The spike, combined with an uptick at the start of 2017, has helped push the stock ahead of the broader market, and of rival Carnival (NYSE:CCL), over the past 12 months.
In a late January earnings release, Royal Caribbean announced that sales growth was flat. However, lower cruise expenses met with a decline in marketing costs to push operating income higher by 19%. "Our business continues to thrive," CEO Richard Fain trumpeted in the quarterly press release.

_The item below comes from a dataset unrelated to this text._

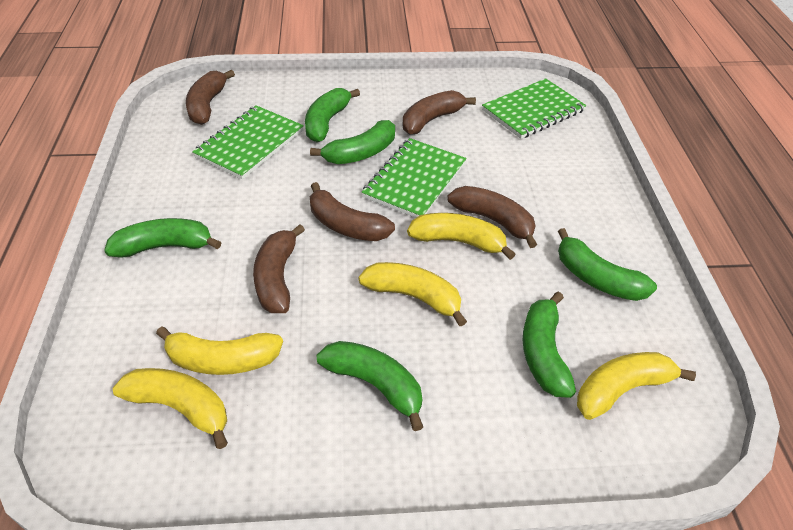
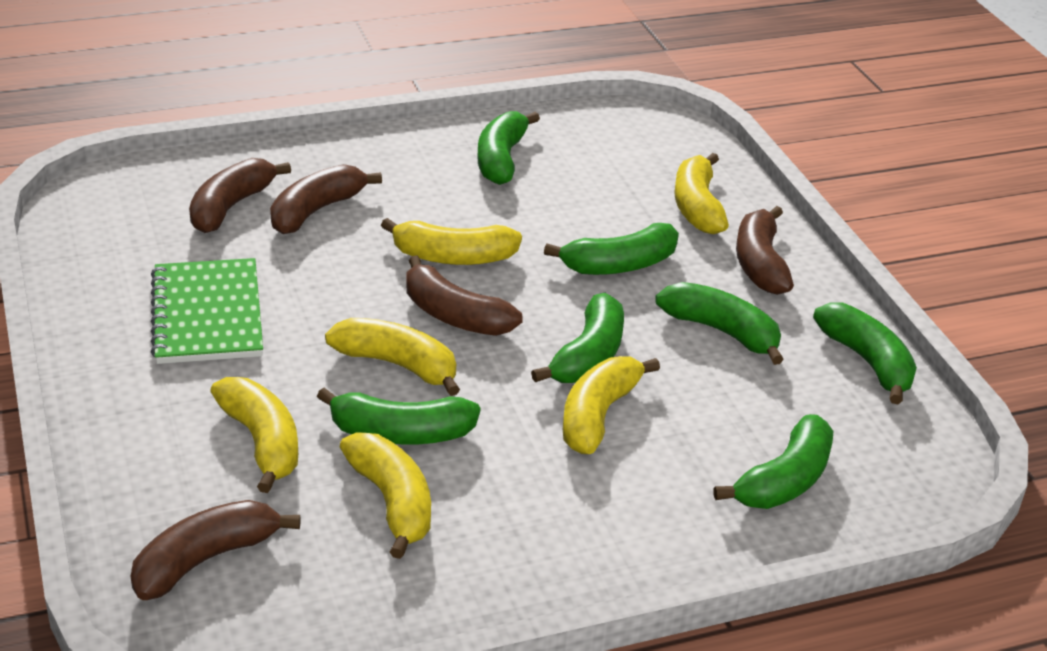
green banana: 6 -> 7
green notebook: 3 -> 1
yellow banana: 5 -> 6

What investors liked even better was the company's bullish outlook for 2017. Executives forecast an acceleration of net yield growth to 4.3% from 3.9%. Vacation bookings are at record levels, too, and that gives Fain and his team confidence that they can achieve $7 per share of earnings, up from $6.08 per share for fiscal 2016. Heading into the report, Wall Street analysts would have settled for closer to $6.78 per share.

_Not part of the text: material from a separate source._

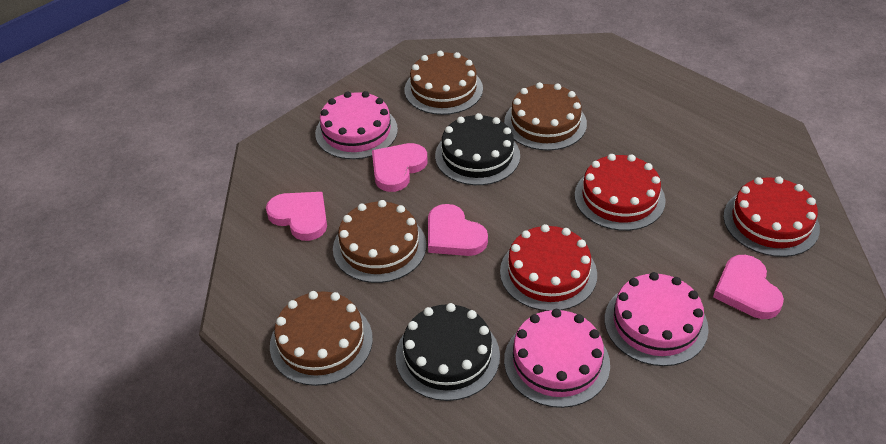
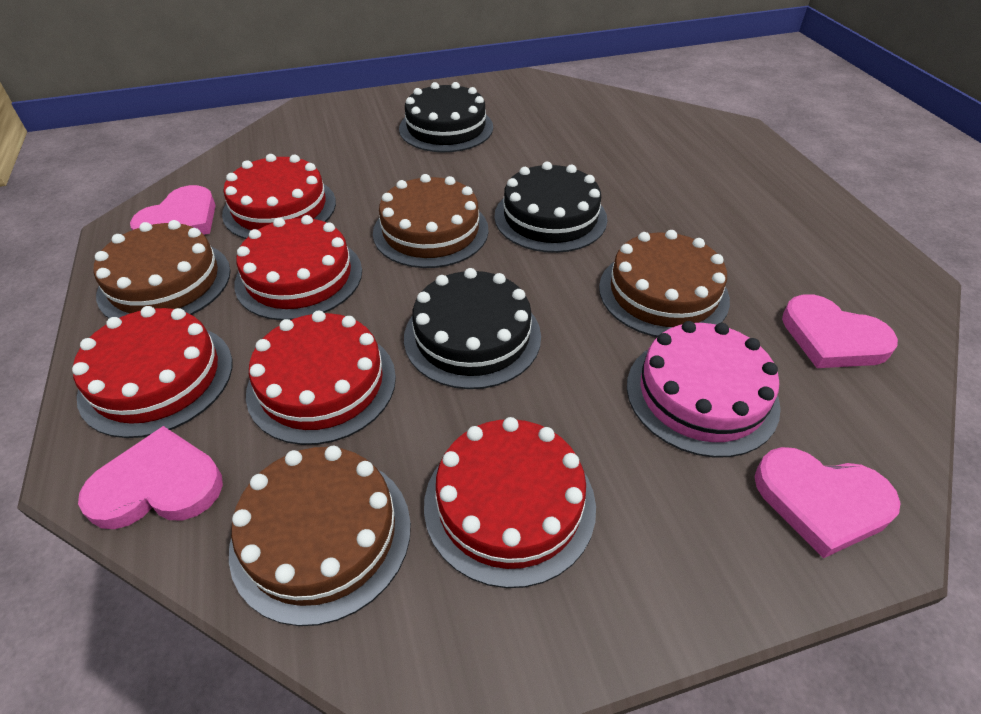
black cake: 2 -> 3
pink cake: 3 -> 1
red cake: 3 -> 5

Royal Caribbean is in a strong position heading into what management calls its "double-double" fiscal year. By that they mean the company should roughly double its earnings in 2017 compared to 2014 while pushing return on invested capital into double digits -- up from 5.9% that year.

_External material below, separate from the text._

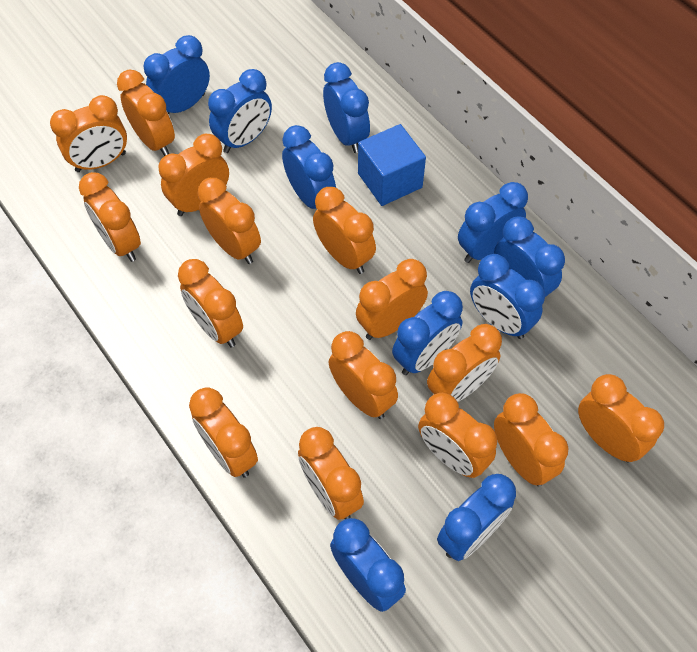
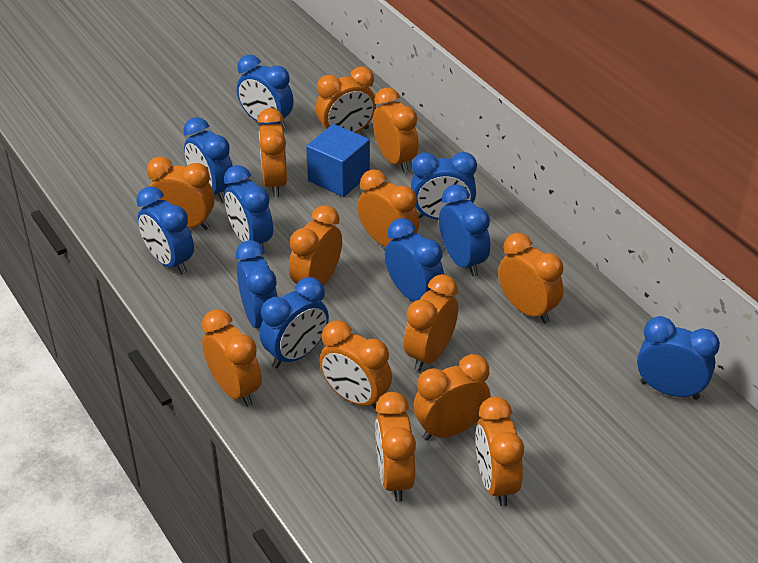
orange clock: 15 -> 13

Its latest profit improvement already puts it ahead of Carnival on that measure, and a 10% ROIC would allow it to overtake its bigger rival on that key metric soon. Of course, major risks remain, including spotty travel markets in places like Latin America and parts of Europe. Rising fuel prices could also sink earnings growth for all industry participants. But for now at least, Royal Caribbean is entering a new fiscal year with the wind at its back.